Cette révolte a été la première des trois rébellions qui ébranlèrent les camps de la mort. Ces révoltes sont, pour Joël Kotek, historien à l'ULB, l'action de "ceux qui savent qu'ils n'ont plus rien à perdre".

Les prisonniers du camp de Sobibor se soulevèrent le 14 octobre 1943. Seuls 47 parvinrent à s'enfuir. De ce camp, il ne reste rien, les Allemands ayant détruit avec minutie le bâtiment pour ensevelir les preuves de l'holocauste.

Le 7 octobre 1944, à trois heures du matin, le 12ème Sonderkommando de Birkenau se rebelle. Tous ont été exécutés, sauf le personnage fictif de Saul Auslander, refusant de participer au soulèvement, dans l'espoir de sauver son fils.

"Ces trois épisodes rappellent qu'il y a eu des révoltes dans les camps et dans les ghettos, pas seulement dans celui de Varsovie", explique à la "Libre", Joël Kotek. Le professeur rappelle que cette transmission de la mémoire des soulèvements demeure primordiale, pour invalider l'idée que "les Juifs se sont laissés menés à l'abattoir comme des moutons", comme l'avait dit Jean-François Steiner, dans un entretien suite à la parution de son livre polémique Trebkinka, paru en 1966.

Une mémoire des camps à transmettre

Seules soixante-sept personnes ont survécu à leur passage à Treblinka. Alors, Samuel Willenberg a transformé sa vie pour que "son souvenir ne s'efface pas". Ses deux soeurs, elles, ont été tuées à Treblinka. Entre 800 000 et 1 million 200 000 personnes ont été assassinées dans le camp de Treblinka, plus que dans tous les camps d'extermination nazi, sauf celui d'Auschwitz.
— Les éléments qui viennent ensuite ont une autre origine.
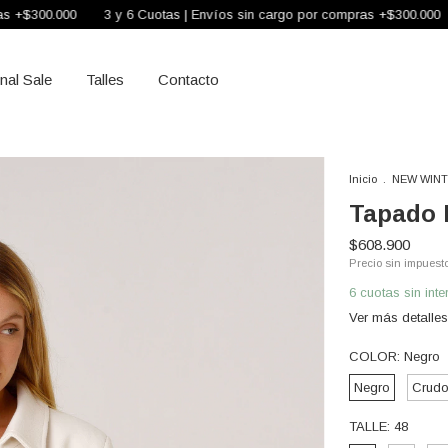
3 y 6 Cuotas | Envíos sin cargo por compras +$300.000
3 y 6 Cuo
inal Sale
Talles
Contacto
Inicio
.
NEW WINT
Tapado 
$608.900
Precio sin impuest
6
cuotas sin int
Ver más detalles
COLOR:
Negro
Negro
Crud
TALLE:
48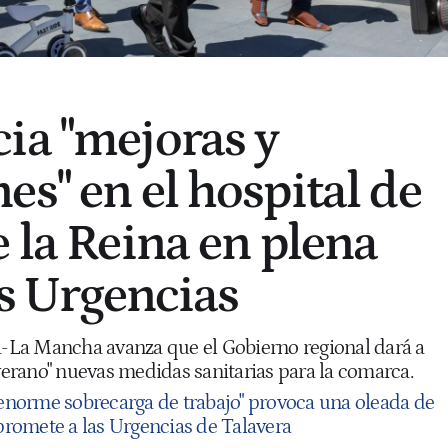
ia "mejoras y
es" en el hospital de
e la Reina en plena
as Urgencias
la-La Mancha avanza que el Gobierno regional dará a
 verano" nuevas medidas sanitarias para la comarca.
"enorme sobrecarga de trabajo" provoca una oleada de
romete a las Urgencias de Talavera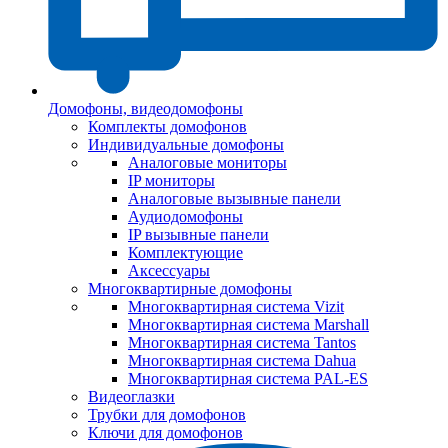
Домофоны, видеодомофоны
Комплекты домофонов
Индивидуальные домофоны
Аналоговые мониторы
IP мониторы
Аналоговые вызывные панели
Аудиодомофоны
IP вызывные панели
Комплектующие
Аксессуары
Многоквартирные домофоны
Многоквартирная система Vizit
Многоквартирная система Marshall
Многоквартирная система Tantos
Многоквартирная система Dahua
Многоквартирная система PAL-ES
Видеоглазки
Трубки для домофонов
Ключи для домофонов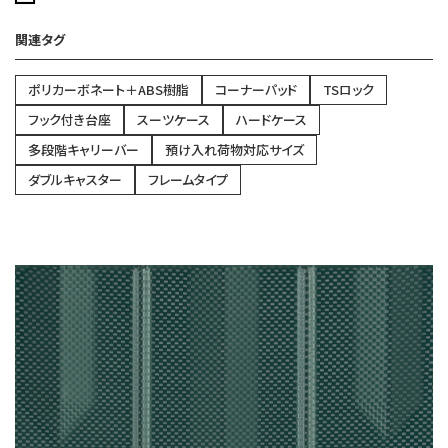
関連タグ
ポリカーボネート＋ABS樹脂
コーナーパッド
TSロック
フック付き台座
スーツケース
ハードケース
多段階キャリーバー
預け入れ荷物対応サイズ
ダブルキャスター
フレームタイプ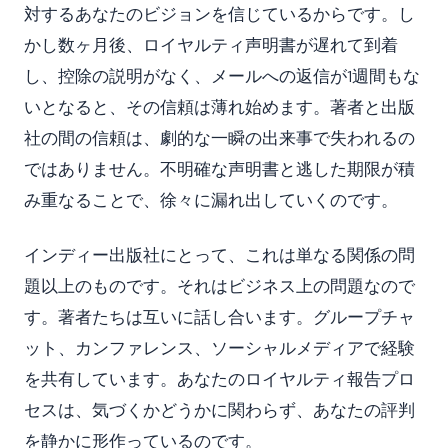
対するあなたのビジョンを信じているからです。し
かし数ヶ月後、ロイヤルティ声明書が遅れて到着
し、控除の説明がなく、メールへの返信が1週間もな
いとなると、その信頼は薄れ始めます。著者と出版
社の間の信頼は、劇的な一瞬の出来事で失われるの
ではありません。不明確な声明書と逃した期限が積
み重なることで、徐々に漏れ出していくのです。
インディー出版社にとって、これは単なる関係の問
題以上のものです。それはビジネス上の問題なので
す。著者たちは互いに話し合います。グループチャ
ット、カンファレンス、ソーシャルメディアで経験
を共有しています。あなたのロイヤルティ報告プロ
セスは、気づくかどうかに関わらず、あなたの評判
を静かに形作っているのです。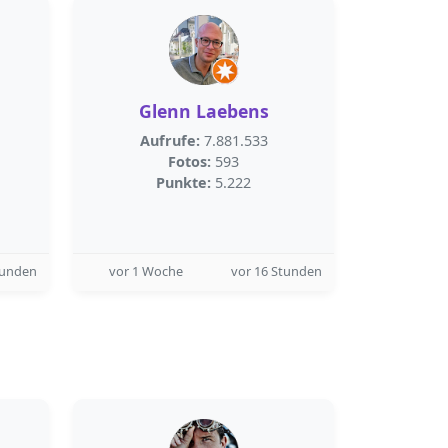
Glenn Laebens
Aufrufe:
7.881.533
Fotos:
593
Punkte:
5.222
tunden
vor 1 Woche
vor 16 Stunden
"Il y a eu si peu de survivants, 97 % des personnes déportées sont mortes, alors le témoignage des survivants a été indispensable, même si on a mis longtemps avant d'écouter ces histoires", souligne Joël Kotek. Un seul des commandant de Treblinka, Franz Stangl a été condamné à la prison à vie en octobre 1970, après son procès à Dusseldorf.

En 2013, "Popow", son nom de code de résistant polonais, était revenu à Treblinka pour commémorer les 70 ans de son évasion, arborant toujours la moustache et vêtu de son uniforme. Ce même costume qu'il portait, en 1944, lors de l'insurrection de Varsovie, aux côtés de son père.

Sa fille, Orit Willenberg-Giladi, une architecte, avait été selectionnée en 2013, pour construire un centre d’enseignement sur la Shoah à l'emplacement du camp de Treblinka. Samuel Willenberg donnait lui-même à des cours pour transmettre la mémoire de la Shoah aux jeunes Israëliens, pays où il avait emmigré dès 1950.

Comme un autre ancien déporté du camp, Chil Rajchman, dans Je suis le dernier Juif-Treblinka, Samuel Willenberg avait raconté son histoire dans la Révolte à Treblinka, pour que l'on n'oublie pas.